Abstract
This paper presents the development, testing and validity of an active mooring simulator for basin testing of scale model floating offshore wind turbines (FOWTs). The mooring simulator uses closed loop force control and a lookup table to actuate linear and non-linear mooring response for a semi-submersible 11MW FOWT at 1:56.7 scale. Presented is the validation of the system performance on the bench and against traditional springs in the basin. Three mooring systems were actuated by the mooring simulator:
1) Linearized polyester semi-taut mooring,
2) Non-linear polyester semi-taut mooring,
3) Non-linear catenary mooring.
Characterization and verification of the simulated mooring system was done by direct comparison to an actual spring system. Validation results include linear actuated free decays and irregular wave tests in comparison to traditional spring setup. Non-linear mooring responses were also simulated under irregular sea states specified by ABS guidelines.
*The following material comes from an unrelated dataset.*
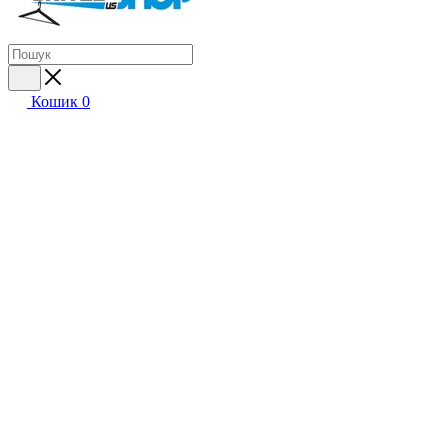
Кошик
0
The control system uses a proportional-integrator (PI) controller with active force feedback and a lookup table. The force-displacement relationship of the represented mooring systems includes static and dynamic stiffness components developed from OrcaFlex simulations. This relationship is fed into the controller for the active mooring system via a lookup table. The actuation of non-linear force displacement relationships allows for basin test results to be more accurate to the increasingly non-linear mooring systems being developed.